▸ TASK:
Wherever "Foods" occurs in the entries, copy the line that holds it.
= = =
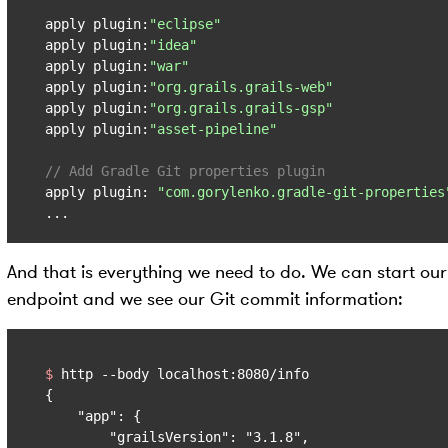
apply plugin:
"eclipse"
apply plugin:
"idea"
apply plugin:
"war"
apply plugin:
"org.grails.grails-web"
apply plugin:
"org.grails.grails-gsp"
apply plugin:
"asset-pipeline"
// Add Gradle Git properties plugin
apply plugin: 
"com.gorylenko.gradle-git-properties
And that is everything we need to do. We can start ou
endpoint and we see our Git commit information:
$ 
http --body localhost:8080/info
{

    "app": {

        "grailsVersion": "3.1.8",
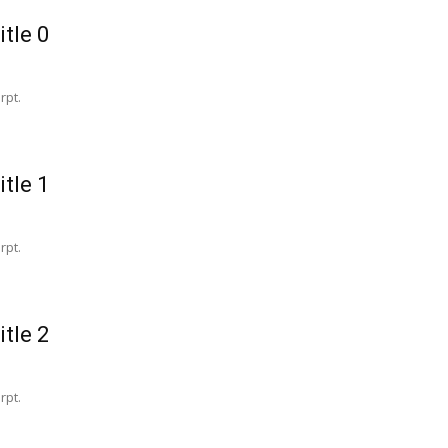
itle 0
rpt.
itle 1
rpt.
itle 2
rpt.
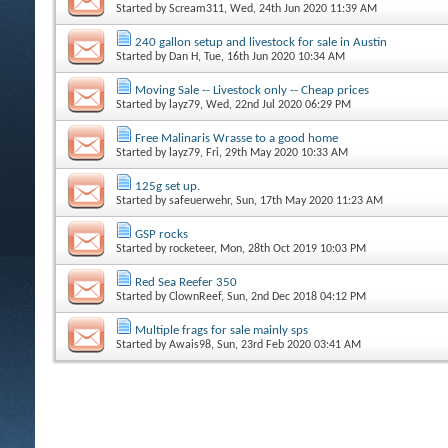
Started by
Scream311
, Wed, 24th Jun 2020 11:39 AM
240 gallon setup and livestock for sale in Austin
Started by
Dan H
, Tue, 16th Jun 2020 10:34 AM
Moving Sale -- Livestock only -- Cheap prices
Started by
layz79
, Wed, 22nd Jul 2020 06:29 PM
Free Malinaris Wrasse to a good home
Started by
layz79
, Fri, 29th May 2020 10:33 AM
125g set up.
Started by
safeuerwehr
, Sun, 17th May 2020 11:23 AM
GSP rocks
Started by
rocketeer
, Mon, 28th Oct 2019 10:03 PM
Red Sea Reefer 350
Started by
ClownReef
, Sun, 2nd Dec 2018 04:12 PM
Multiple frags for sale mainly sps
Started by
Awais98
, Sun, 23rd Feb 2020 03:41 AM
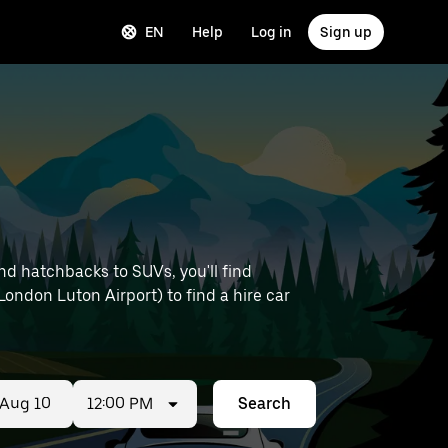
EN
Help
Log in
Sign up
nd hatchbacks to SUVs, you'll find
 London Luton Airport) to find a hire car
12:00 PM
Search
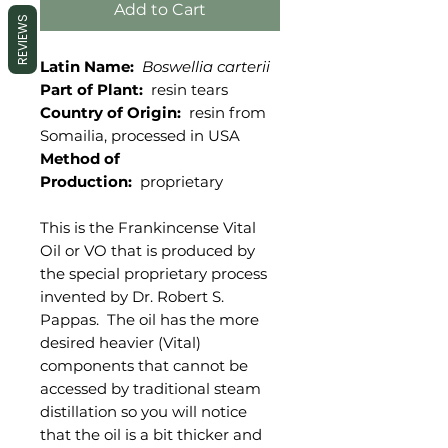
Add to Cart
REVIEWS
Latin Name:
Boswellia carterii
Part of Plant:
resin tears
Country of Origin:
resin from
Somailia, processed in USA
Method of
Production:
proprietary
This is the Frankincense Vital
Oil or VO that is produced by
the special proprietary process
invented by Dr. Robert S.
Pappas. The oil has the more
desired heavier (Vital)
components that cannot be
accessed by traditional steam
distillation so you will notice
that the oil is a bit thicker and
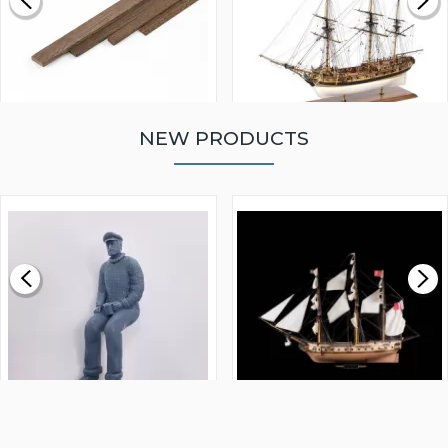
NEW PRODUCTS
WALNUT STRIP 2 X 5 X
VICTORY MODELS HMS
1000MM
FLY 1776 1:64 SCALE
MODEL SHIP KIT
£0.59
£265.00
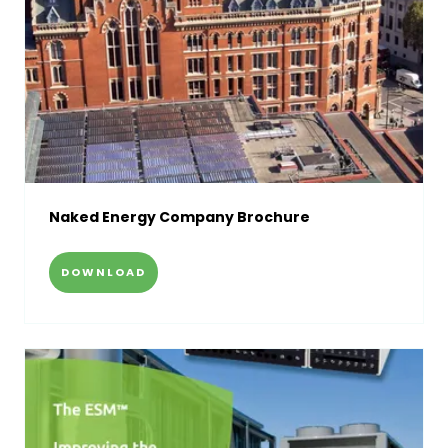
Naked Energy Company Brochure
DOWNLOAD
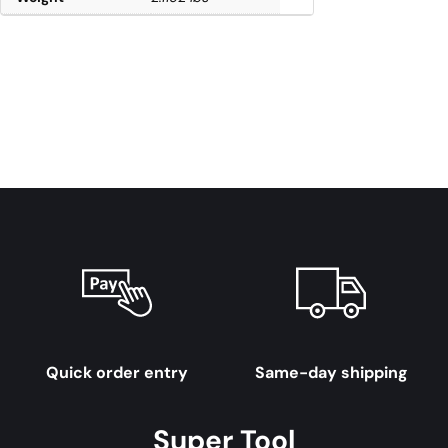
Quick order entry
Same-day shipping
Super Tool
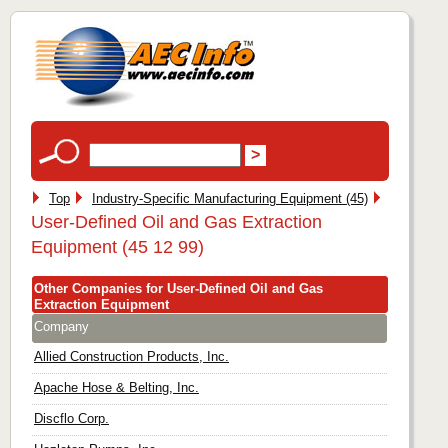
Top
Industry-Specific Manufacturing Equipment (45)
User-Defined Oil and Gas Extraction
Equipment (45 12 99)
Other Companies for User-Defined Oil and Gas
Extraction Equipment
Company
Allied Construction Products, Inc.
Apache Hose & Belting, Inc.
Discflo Corp.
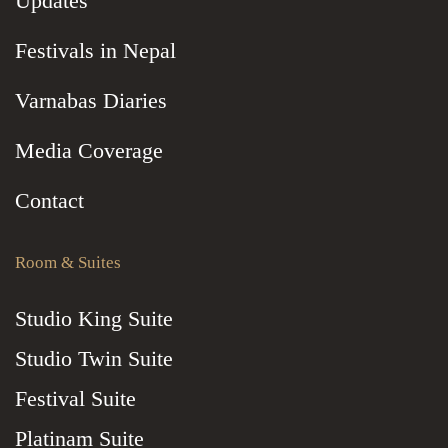
Updates
Festivals in Nepal
Varnabas Diaries
Media Coverage
Contact
Room & Suites
Studio King Suite
Studio Twin Suite
Festival Suite
Platinam Suite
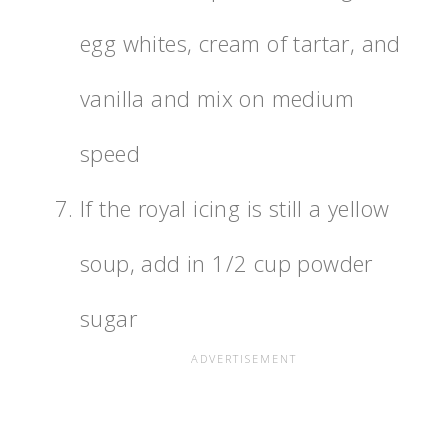
egg whites, cream of tartar, and
vanilla and mix on medium
speed
If the royal icing is still a yellow
soup, add in 1/2 cup powder
sugar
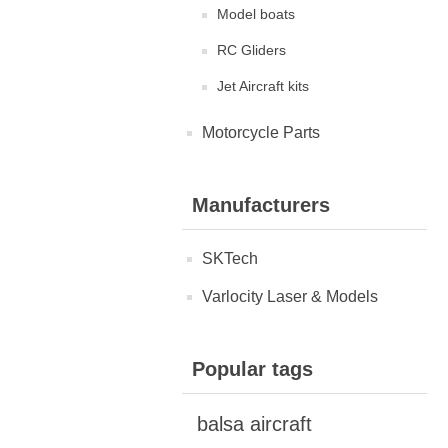
Model boats
RC Gliders
Jet Aircraft kits
Motorcycle Parts
Manufacturers
SKTech
Varlocity Laser & Models
Popular tags
balsa aircraft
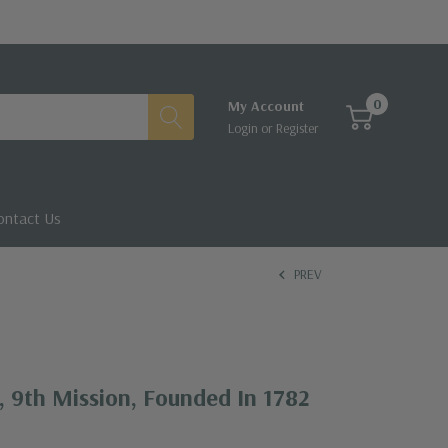
0
My Account
Login
or
Register
ontact Us
PREV
 9th Mission, Founded In 1782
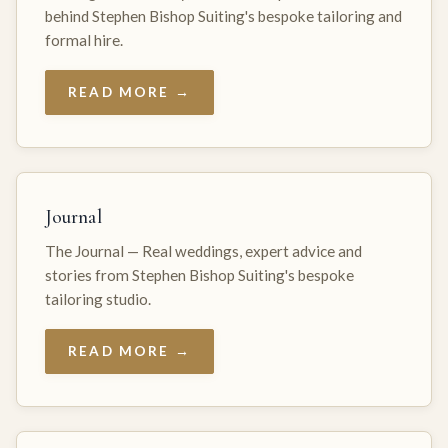
behind Stephen Bishop Suiting's bespoke tailoring and
formal hire.
READ MORE →
Journal
The Journal — Real weddings, expert advice and
stories from Stephen Bishop Suiting's bespoke
tailoring studio.
READ MORE →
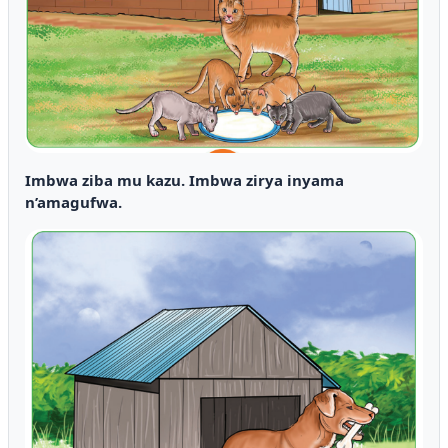
Imbwa ziba mu kazu. Imbwa zirya inyama
n’amagufwa.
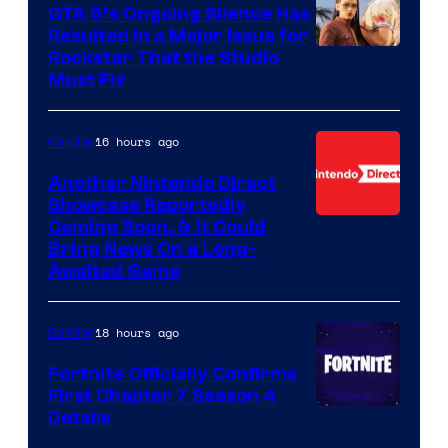
GTA 6’s Ongoing Silence Has
Resulted in a Major Issue for
Rockstar That the Studio
Must Fix
16 hours ago
Gaming
Another Nintendo Direct
Showcase Reportedly
Coming Soon, & It Could
Bring News On a Long-
Awaited Game
18 hours ago
Gaming
Fortnite Officially Confirms
First Chapter 7 Season 4
Courtesy
Details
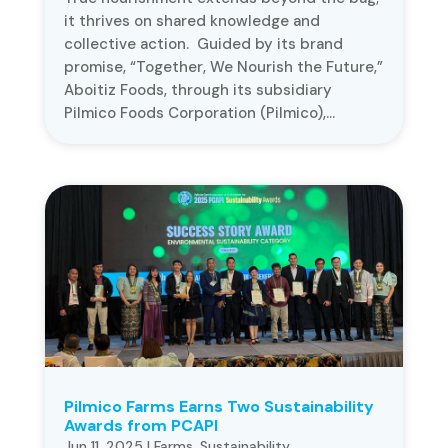
it thrives on shared knowledge and
collective action. Guided by its brand
promise, “Together, We Nourish the Future,”
Aboitiz Foods, through its subsidiary
Pilmico Foods Corporation (Pilmico),...
Pilmico Farms Earns Two Sustainability
Awards from PCAPI
Jun 11, 2025
|
Farms
,
Sustainability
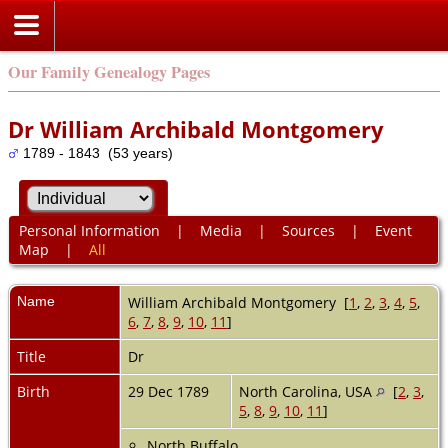
Our Family Genealogy Pages
Dr William Archibald Montgomery
1789 - 1843 (53 years)
Personal Information
|
Media
|
Sources
|
Event
Map
|
All
Name
William Archibald
Montgomery
[
1
,
2
,
3
,
4
,
5
,
6
,
7
,
8
,
9
,
10
,
11
]
Title
Dr
Birth
29 Dec 1789
North Carolina, USA
[
2
,
3
,
5
,
8
,
9
,
10
,
11
]
North Buffalo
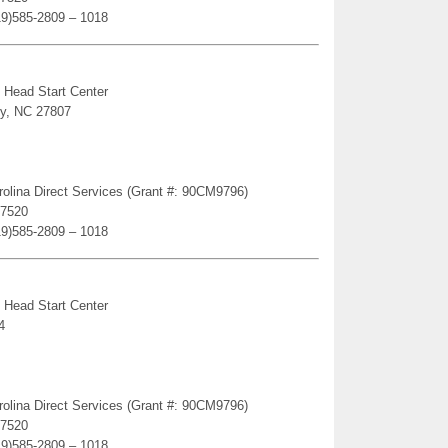
19)585-2809 – 1018
 Head Start Center
ey, NC 27807
rolina Direct Services (Grant #: 90CM9796)
27520
19)585-2809 – 1018
 Head Start Center
4
rolina Direct Services (Grant #: 90CM9796)
27520
19)585-2809 – 1018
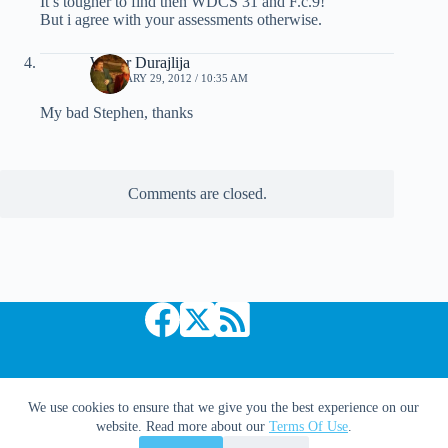
It’s tougher to find then WDCS 31 and F.c.9!
But i agree with your assessments otherwise.
Walter Durajlija
FEBRUARY 29, 2012 / 10:35 AM
My bad Stephen, thanks
Comments are closed.
Copyright © 2026 Comic Book Daily
We use cookies to ensure that we give you the best experience on our
website. Read more about our
Terms Of Use
.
= = =
▸ THE COMPLETED TASK:
Aboitiz Foods, through its subsidiary
Pilmico Foods Corporation (Pilmico),...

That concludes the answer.